FRAGMENTO PRESENTADO >>
------

Conseguir un boleto en la vieja estación de San Lázaro, allá en las inmediaciones de la hoy TAPO, no fue un trámite fácil. Los pericos, llamados así por ser de color verde los autobuses Cristóbal Colón, eran los únicos de primera clase que en ese tiempo llegaban al Istmo de Tehuantepec. Setenta pesos costaba el precio del pasaje a Juchitán, lo equivalente a 10 salarios de un jornalero en Ixhuatán o el consumo de 140 cervezas de un cuarto de litro o el mismo número de cajetillas de cigarrillos Alas, que yo vendía en la tienda; no existían descuentos a estudiantes, maestros o adultos mayores. ¿Aire acondicionado? Tampoco. ¿Buenos choferes? Siempre.

 

El viaje al terruño me emocionaba mucho porque sufría morriña y apetencia de Ixhuatán y familiares. En el pueblo no solo estaba enterrada mi placenta, sino que también deambulaba errante mi pequeña historia, salpicada de dolores como aquel que me producía un amor seco que padecí por una dama que nunca supo de mi existencia. No se me ocurrió entonces el refrán aplicable en estos casos; lo haría años más tarde. ¿Cuál? Aquel que dice: “Jalan más dos tetas que 100 carretas” (o sus variantes, que los refranes no tienen obligación de ser siempre ellos mismos).

 

Sin poder dormir durante el largo viaje de casi 20 horas, llegué al pueblo todo adolorido el Jueves Santo.

------

DATOS APORTADOS >>
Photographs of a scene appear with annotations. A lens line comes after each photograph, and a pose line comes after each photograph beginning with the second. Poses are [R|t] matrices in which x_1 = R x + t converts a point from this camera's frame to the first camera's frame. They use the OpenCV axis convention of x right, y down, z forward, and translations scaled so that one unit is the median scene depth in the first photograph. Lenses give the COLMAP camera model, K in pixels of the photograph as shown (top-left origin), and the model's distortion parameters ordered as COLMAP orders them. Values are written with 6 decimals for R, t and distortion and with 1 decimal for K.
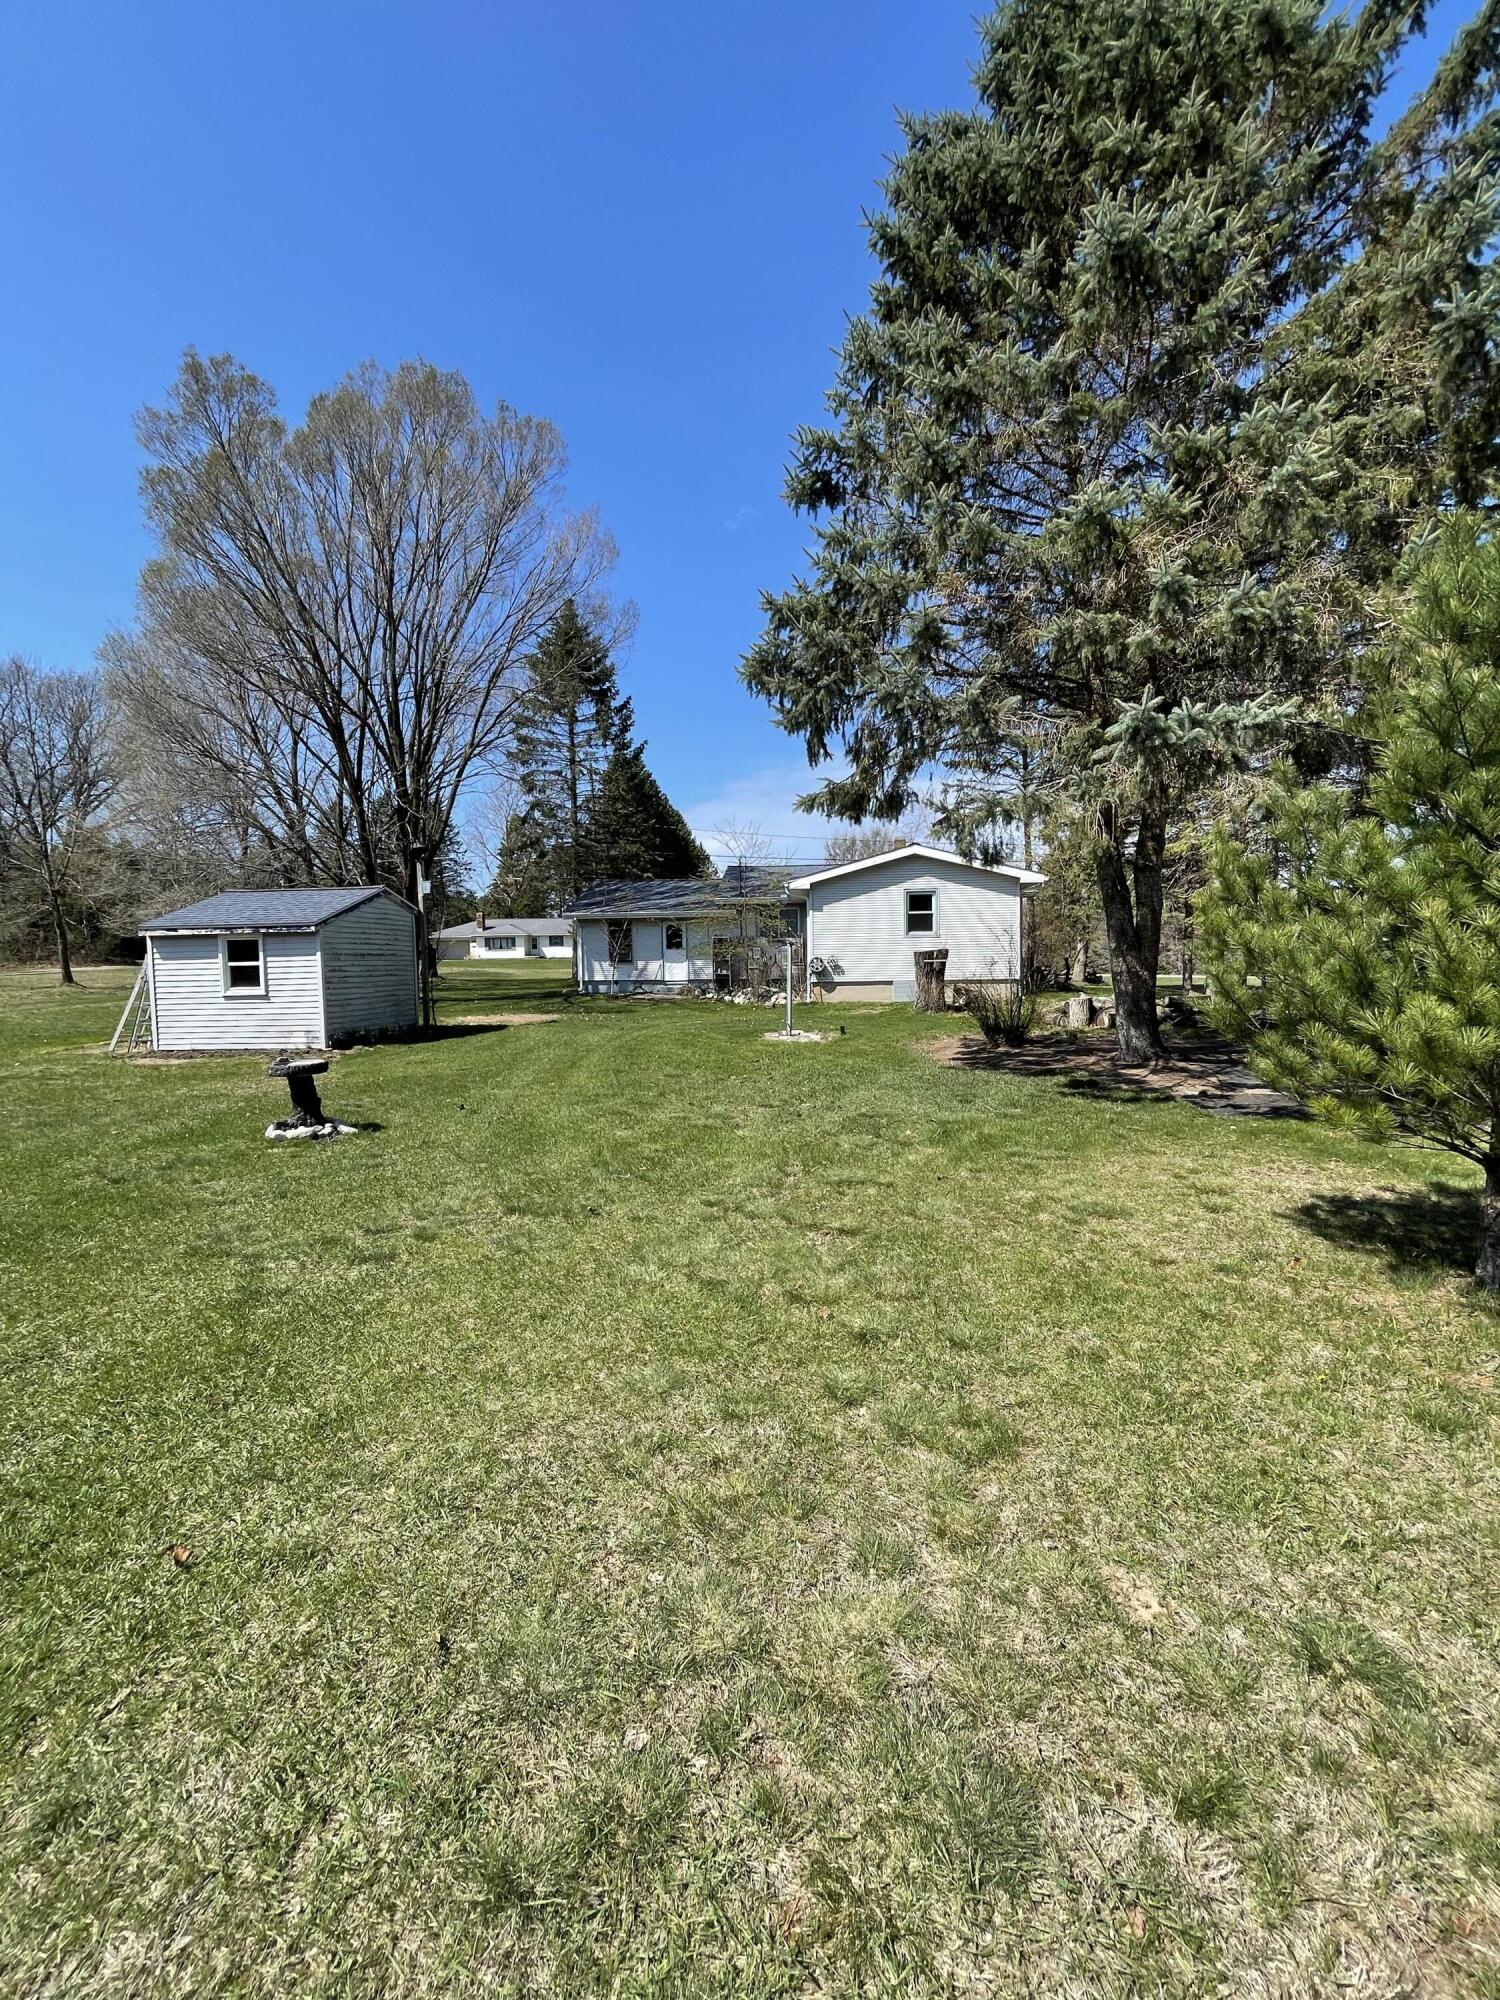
lens RADIAL K [[804.6, 0, 750.0], [0, 804.6, 1000.0], [0, 0, 1]] dist [0.000053, -0.000007]
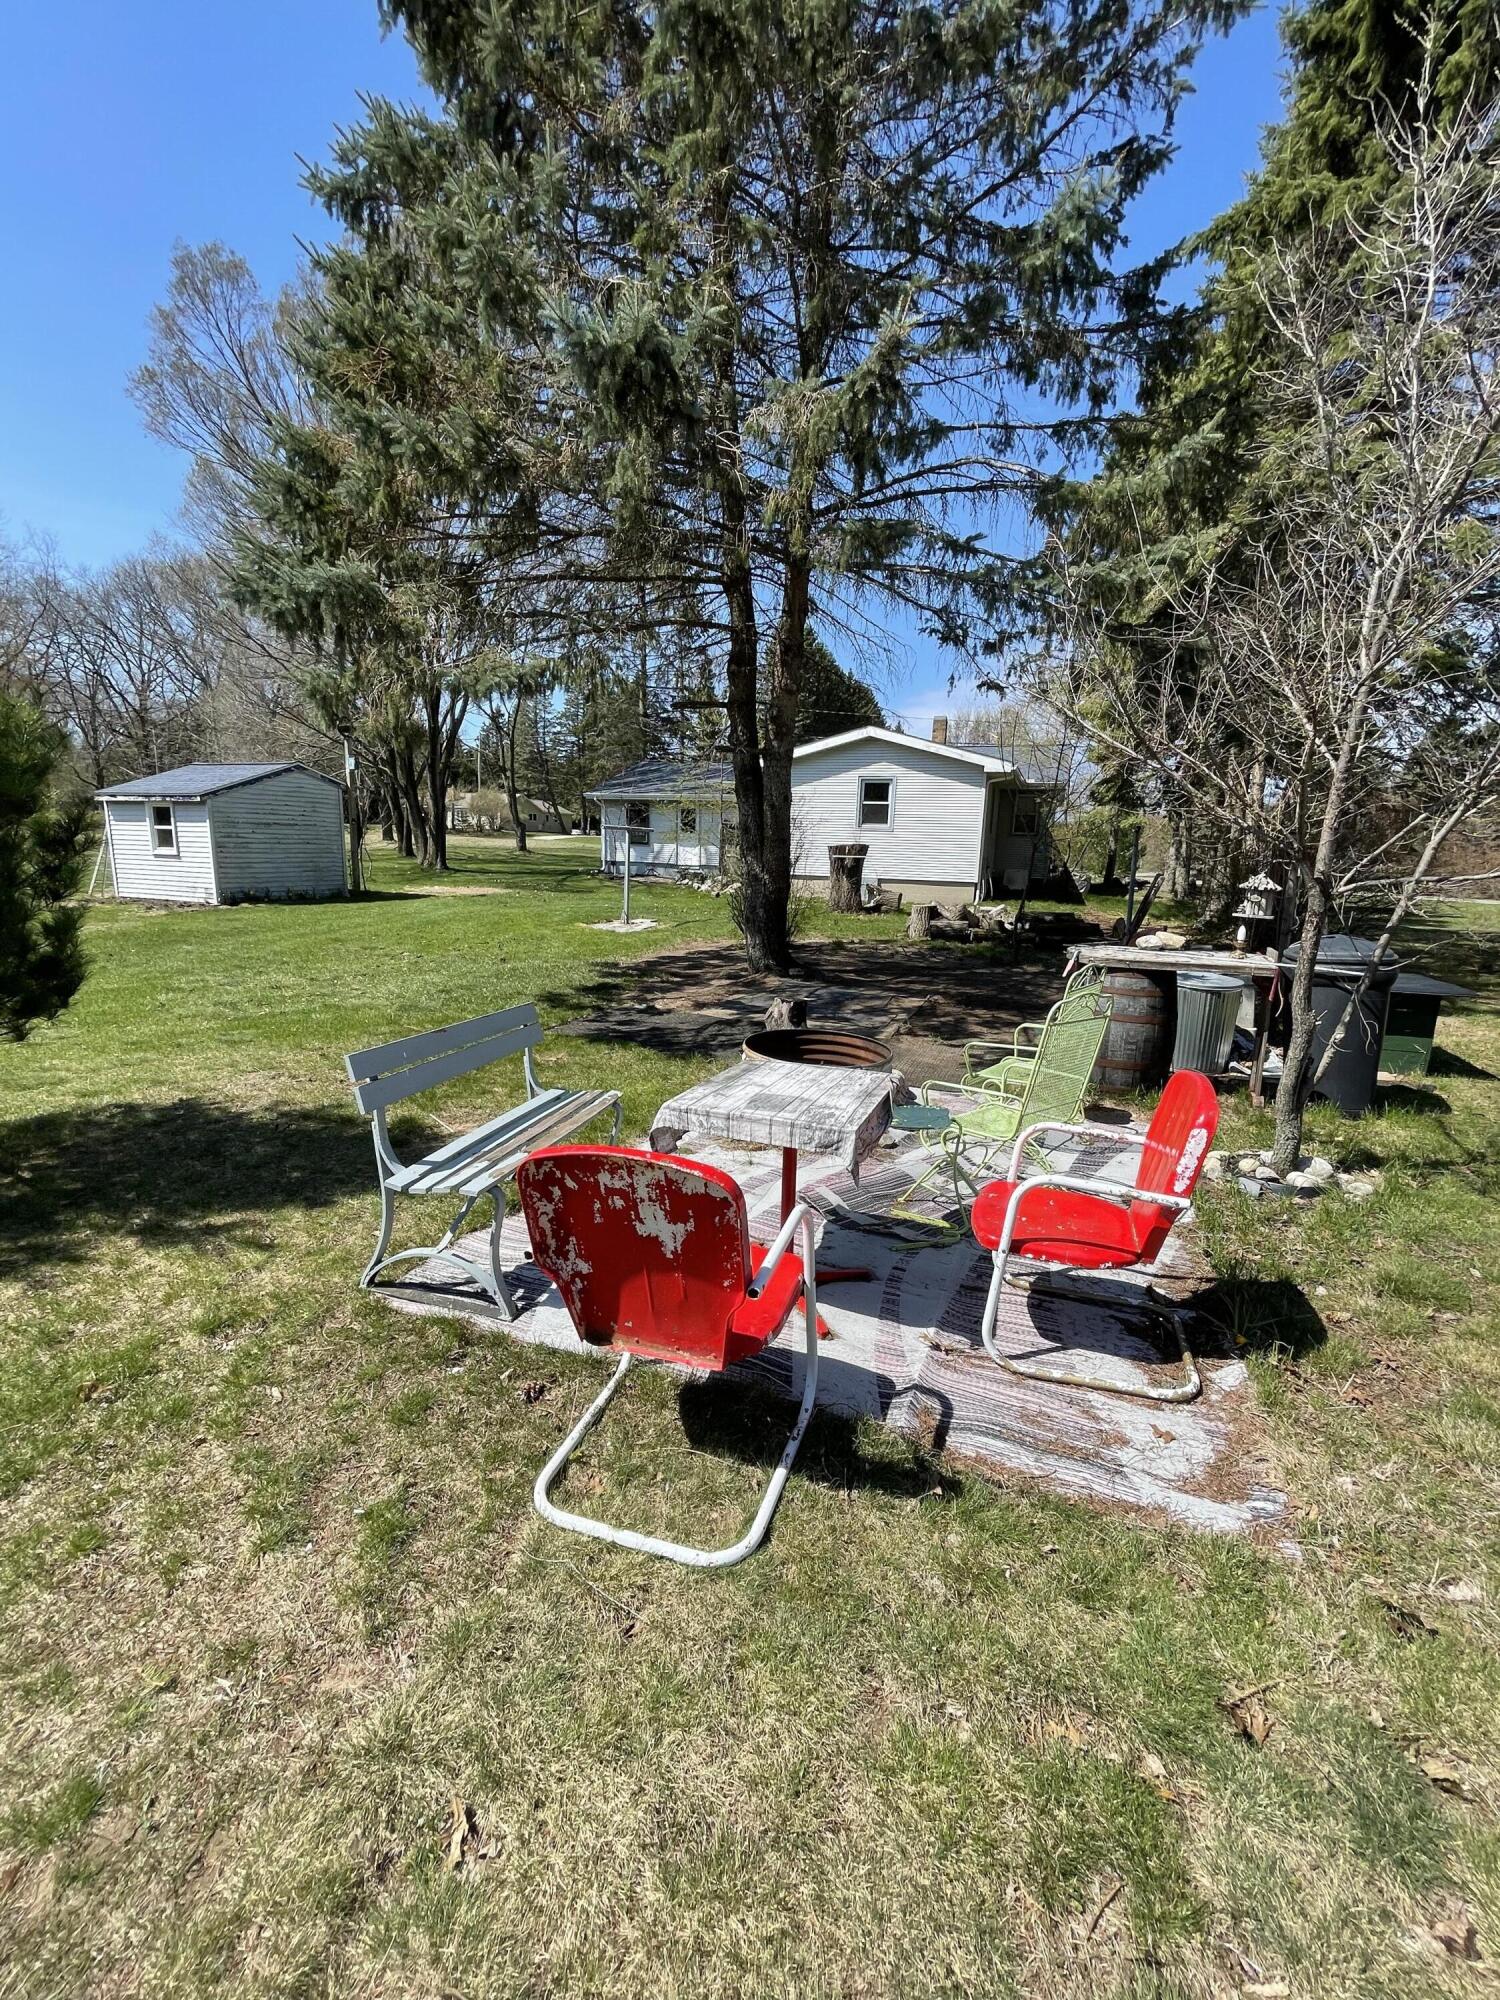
lens RADIAL K [[804.6, 0, 750.0], [0, 804.6, 1000.0], [0, 0, 1]] dist [0.000053, -0.000007]
pose [[0.955766, 0.100110, -0.276568, 0.374451], [-0.060670, 0.987174, 0.147668, -0.014714], [0.287804, -0.124357, 0.949581, 0.064135]]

------

EJERCICIOS PROPUESTOS >>
1. Según el fragmento sobre el viaje a Ixhuatán, ¿cuánto costaba el pasaje a Juchitán?
2. Indique si cada una de estas afirmaciones concuerda con el fragmento sobre el viaje a Ixhuatán y cite las palabras exactas que lo deciden: (a) Los autobuses Cristóbal Colón eran de color verde. (b) Los estudiantes tenían descuento en el pasaje. (c) El viaje duraba casi 20 horas.
3. Prosiga la redacción del fragmento sobre el viaje a Ixhuatán a partir de su última oración.
Los datos constituyen un material independiente del fragmento.

RESPUESTAS NUMERADAS >>
1. Setenta pesos.

2.
(a) Sí: «llamados así por ser de color verde los autobuses Cristóbal Colón».
(b) No: «no existían descuentos a estudiantes, maestros o adultos mayores».
(c) Sí: «el largo viaje de casi 20 horas».

3.
Aguachil comenzamos a ir los ixhuatecos en Semana Santa desde los años 40 del siglo pasado, a imitación de otros pueblos no solo de la región, sino del país, que en esos días santos buscan relajarse en las playas. Antes de esos años, todos quedaban en el pueblo a recordar, dolientes, la aprehensión, juicio, crucifixión, muerte y resurrección de Cristo. Fue el tiempo de las placitas y el judío –Judas en otros sitios-, el cual pasaba a ser autoridad en el pueblo, multando a quien infringía las normas morales que establecía: prohibido bañarse, trabajar y hacer el amor. Finalmente, el monigote era baleado y quemado el Sábado de Gloria en el atrio de la iglesia católica, guindado de un árbol de lambimbo mientras los niños eran azotados con una vara pelada al grito de: “¡Cabani Señor! (¡resucitó el Señor!)”.

 

“Corrupción de acuache”, dice Luis Cabrera (1876-1954) que significa Aguachil, al explicar que los acuaches son “culebritas del agua que siempre andan apareadas”, cuachi decimos en Ixhuatán; cuates, en otras partes. “Lugar donde posiblemente hubo alguacil”, me dijo Andrés Henestrosa, dubitativo. “Donde abundan las mojarritas”, me dijo, enfático, el profesor Celso Gómez Parada.

 

En casa, esa vez estaba todo listo para ir a Aguachil, solo que ya no en carreta, como antaño, sino en La Boa, el autobús de don Macario Ruiz. El otro permisionario del transporte, don Julio Nakamura, aún no transitaba la ruta con su autobús, Candelaria, lo haría al comprar uno nuevo al dejar el viejo para Aguachil. Y, una vez se trazó un mejor camino de acceso al mar, entraron al quite varios particulares. Entonces, contratar los viajes especiales se volvió chic, lo que hacía sentirse un gran señor/a.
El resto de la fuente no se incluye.